## WHAT YOU WILL DO
Return everything from "Comparison of models" down to "from layered LSTMs." in the video captioning passage below, copied word for word.

Obtained experimental results shows that Model_3 performed well in identifying the objects in the images and the semantic consistency than the other two models. For test samples in Fig. 5a and c, Model_3 gave captions close to the ground-truth captions than other two models. In test sample Fig. 5b, Model_1 identified a non-existing object. For test samples in Fig. 5d and e all the models gave almost similar captions to the ground-truth captions.

Table 1 Sample input and output of proposed framework

Comparison of models performance

Table 2 shows the BLEU performance metrics evaluated for the proposed framework with 2-layered and 3-layered LSTM on the MSVD dataset. The model with NASNet extracted features, GloVe, and 2-layered LSTM almost performed equally compared to the 3-layered NASNet model. But this NASNet model with 2-layered and 3-layered almost outperformed other proposed frameworks with VGG16 and InceptionV3 as NASNet identifies videos’ objects more accurately with the help of more abstract representations from layered LSTMs.

Table 2 Evaluation of 2-layered and 3-layered LSTM in proposed framework using BLEU metrics

In stacked LSTM, a level of abstractions of temporal input observations is also added. The GloVe represents words in n-dimensional space with unique meaning in each dimension. It captures a correlation between other words, which helps the stacked LSTM map from videos to descriptions correctly. The overall observations with this level of experiment and values conclude that Model_3 with a 2-layered approach is optimal and less costly, considering the BLEU metrics of all three models.

The suggested framework outperforms other current methodologies in terms of overall model performance. NASNet’s LSTM and GloVe embedding are unusual in their two-layered structure. There are fewer floating-point operations and parameters in NASNets than in competing designs. To create a cell with the optimum performance, NASNet uses a controller RNN to identify the best combination of operations from a set of operations, rather than creating the block by hand. The input values to the network are fed through many levels of LSTM and propagate over time within a single LSTM cell with two layers of LSTM. Consequently, the parameters are well spread throughout several layers of the system. As a result, each time step has a complete set of inputs. While Word2Vec relies solely on local statistics (such as the context in which words are used), GloVe takes into account global data (such as the co-occurrence of terms) in order to produce word vectors.

To further validate the model’s performance, we added an additional LSTM layer than the suggested framework, demonstrating the critical role of LSTM and its properties in producing superior outcomes to the two-layered strategy. As a result, proposed Model_3 outperformed the other two methods in the combinations indicated.

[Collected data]
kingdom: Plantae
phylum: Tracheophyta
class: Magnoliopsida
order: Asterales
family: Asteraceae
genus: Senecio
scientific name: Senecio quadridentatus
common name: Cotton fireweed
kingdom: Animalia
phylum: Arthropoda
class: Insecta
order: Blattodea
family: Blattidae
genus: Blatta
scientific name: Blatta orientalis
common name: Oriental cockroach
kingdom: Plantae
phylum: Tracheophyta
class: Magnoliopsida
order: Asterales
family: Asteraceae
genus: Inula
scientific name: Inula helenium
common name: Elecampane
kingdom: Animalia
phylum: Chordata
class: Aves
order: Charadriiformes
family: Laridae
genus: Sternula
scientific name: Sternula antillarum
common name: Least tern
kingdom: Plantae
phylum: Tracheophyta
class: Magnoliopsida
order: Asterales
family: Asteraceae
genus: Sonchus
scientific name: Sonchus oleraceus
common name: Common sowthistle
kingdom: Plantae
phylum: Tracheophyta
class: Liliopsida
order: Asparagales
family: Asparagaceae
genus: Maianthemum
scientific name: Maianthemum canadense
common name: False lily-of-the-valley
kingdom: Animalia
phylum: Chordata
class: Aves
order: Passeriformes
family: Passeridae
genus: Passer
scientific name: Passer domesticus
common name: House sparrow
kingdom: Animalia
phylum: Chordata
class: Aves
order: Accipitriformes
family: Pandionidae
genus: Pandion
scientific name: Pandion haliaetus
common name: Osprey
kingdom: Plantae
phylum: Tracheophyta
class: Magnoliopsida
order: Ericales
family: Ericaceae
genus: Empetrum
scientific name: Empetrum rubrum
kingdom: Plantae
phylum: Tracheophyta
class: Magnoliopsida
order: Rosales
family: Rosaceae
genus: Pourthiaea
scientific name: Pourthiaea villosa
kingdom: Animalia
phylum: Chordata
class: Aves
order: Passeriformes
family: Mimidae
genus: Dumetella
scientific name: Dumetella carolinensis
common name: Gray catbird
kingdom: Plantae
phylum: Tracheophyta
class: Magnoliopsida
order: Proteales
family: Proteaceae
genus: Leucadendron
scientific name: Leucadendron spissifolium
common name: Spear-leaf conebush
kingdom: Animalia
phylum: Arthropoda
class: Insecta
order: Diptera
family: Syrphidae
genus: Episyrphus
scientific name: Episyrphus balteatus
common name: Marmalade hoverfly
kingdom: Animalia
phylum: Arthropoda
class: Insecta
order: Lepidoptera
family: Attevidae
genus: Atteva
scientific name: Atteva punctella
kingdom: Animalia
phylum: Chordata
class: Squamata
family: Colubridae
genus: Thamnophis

## SOLUTION TO THE PROBLEM
Comparison of models performance

Table 2 shows the BLEU performance metrics evaluated for the proposed framework with 2-layered and 3-layered LSTM on the MSVD dataset. The model with NASNet extracted features, GloVe, and 2-layered LSTM almost performed equally compared to the 3-layered NASNet model. But this NASNet model with 2-layered and 3-layered almost outperformed other proposed frameworks with VGG16 and InceptionV3 as NASNet identifies videos’ objects more accurately with the help of more abstract representations from layered LSTMs.